The focus for this year was a celebration of all things youth – across art, culture, music and dance. My most vivid recollection of the week was the opening night of the festival: Youth Night. The inclusion of an evening just for young performers was exhilarating and the best way to start the festival program. The energy was palpable with the community flocking to the very edge of the sand, yelling out teaching advice – “lift your arm”, “kick up the sand” “like this, like this” – as their young ones performed their cultural dances or performed on stage as a part of the Numbulwar School Music Program. Of course, no festival is complete in community without a giant inflatable crocodile waterslide – Darwin Castles were a complete hit on Friday and Saturday. Andrew (Darwin Castles) and I had a great system going of high energy play with intervals of fresh fruit breaks – when I would be swarmed by the joyous and somewhat drenched enthusiasm of a hundred kids gobbling up fruit!
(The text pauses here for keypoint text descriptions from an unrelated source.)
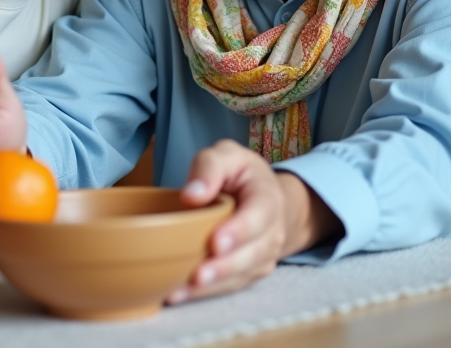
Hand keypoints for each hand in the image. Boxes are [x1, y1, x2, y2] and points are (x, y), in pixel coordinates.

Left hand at [166, 139, 341, 303]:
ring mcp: (263, 256)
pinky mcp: (248, 272)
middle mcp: (272, 231)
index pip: (259, 215)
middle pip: (253, 253)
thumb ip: (209, 167)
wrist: (265, 197)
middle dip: (225, 266)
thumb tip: (191, 194)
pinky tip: (179, 294)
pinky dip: (205, 293)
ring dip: (212, 286)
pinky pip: (230, 286)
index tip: (216, 242)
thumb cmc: (240, 175)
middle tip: (198, 275)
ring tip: (182, 291)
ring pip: (241, 275)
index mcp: (267, 197)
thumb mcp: (226, 156)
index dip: (239, 230)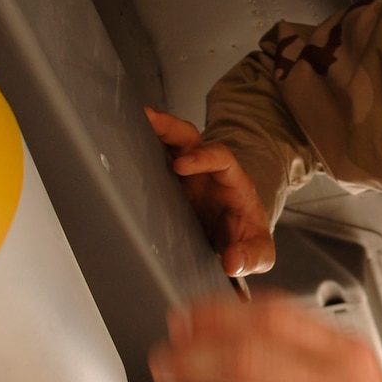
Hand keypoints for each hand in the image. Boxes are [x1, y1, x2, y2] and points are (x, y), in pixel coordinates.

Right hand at [145, 107, 275, 277]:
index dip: (202, 157)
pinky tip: (122, 139)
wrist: (236, 240)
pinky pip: (156, 156)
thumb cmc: (248, 241)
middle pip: (191, 138)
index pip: (221, 158)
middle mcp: (208, 171)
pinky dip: (141, 146)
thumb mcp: (259, 253)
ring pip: (169, 142)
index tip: (181, 166)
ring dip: (151, 130)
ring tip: (129, 121)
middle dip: (170, 126)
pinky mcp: (170, 180)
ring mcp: (187, 173)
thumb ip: (251, 256)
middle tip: (148, 119)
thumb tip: (232, 261)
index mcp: (232, 182)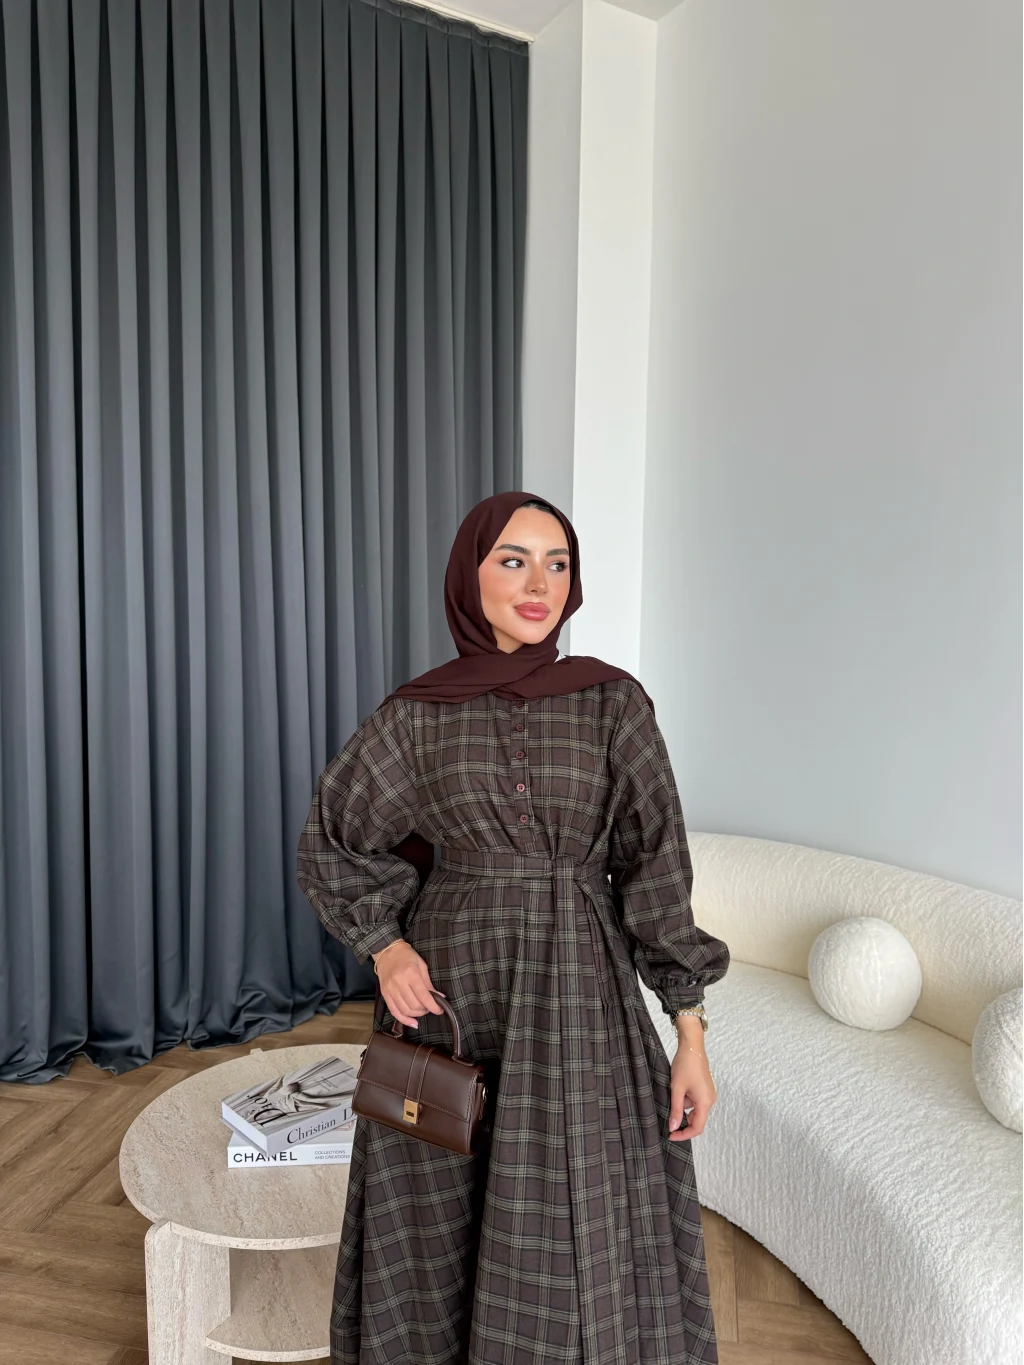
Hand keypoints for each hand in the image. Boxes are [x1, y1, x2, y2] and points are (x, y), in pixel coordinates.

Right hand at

As the sun set on another vibrant display of Numbulwar’s rich diversity in language, song and dance, I realised that the magic of community festivals like Numburindi is the way new relationships and ways of making and working together are born. A perfect example of this was our 2017 catering arrangements with bush tucker (turtle) hunted by Grant Nundhirribala and food donated from the Numburindi Store, all cooked by John Terepo and his family and served by Lulu and a suite of other legends. These collaborative moments however big or small are so fundamental to carrying this event and keeping its voice true to its diverse community!